On Black Terry Cat, her sophomore album and debut on ANTI- Records, Xenia Rubinos tackles racism head on. You won’t necessarily find preachy lyrics that tell you what to think or do, nor activism-as-performance. Rather, the album is more of an exploration of her newfound Afro-Latina identity, a project that tackles that experience in times of black trauma. Take the single “Black Stars,” for instance, where she meditates on her feelings towards her ill father and finds inspiration in the Black Lives Matter movement.
On “Mexican Chef,” she takes a more explicit route, her words providing a much-needed reflection about immigration. The song is a quirky, magnetic jazz-inspired number. Once she sucks you in, you’re staring at the problem head on: brown immigrants are the ones who take care of all those undesirable jobs no one else wants, making them the unsung heroes of today’s U.S. society. “Brown walks your baby/Brown walks your dog/Brown raised America in place of its mom,” she charges. “Brown cleans your house/Brown takes the trash/Brown even wipes your granddaddy’s ass.”

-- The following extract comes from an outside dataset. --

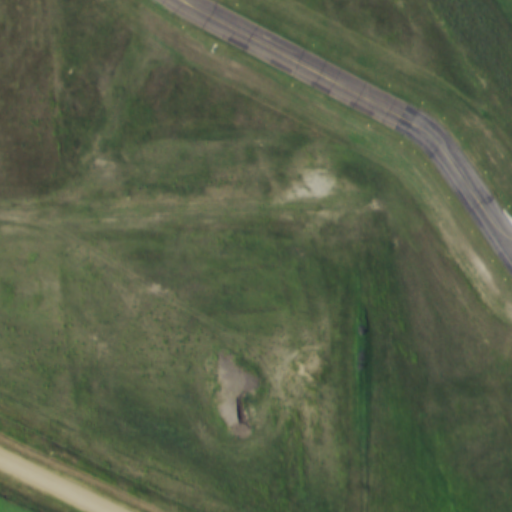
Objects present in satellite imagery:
airport taxiway: (347, 87)
road: (30, 210)
road: (57, 484)
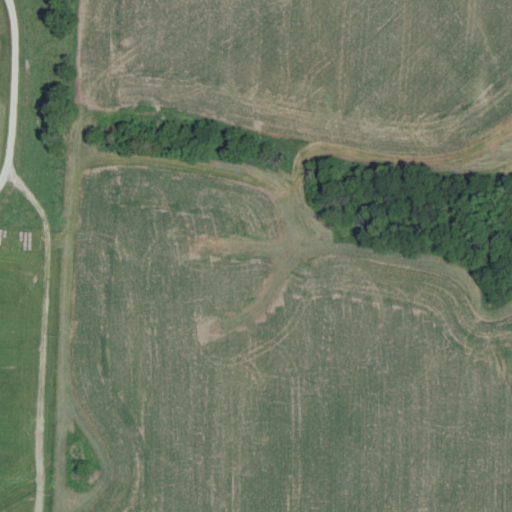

The song now features a lyric video, so you don’t have to miss any of these snappy lines. It’s a simple set of shots of Rubinos cheerfully dancing and singing in front of a red background, with some smoke machine action for extra theatricality. As she explained to The FADER, her performance was inspired by both La Lupe and Judy Garland. Oh, and it just so happens that the video was shot at the Remezcla office – we even get a shoutout at the end.
Black Terry Cat is out now on ANTI-.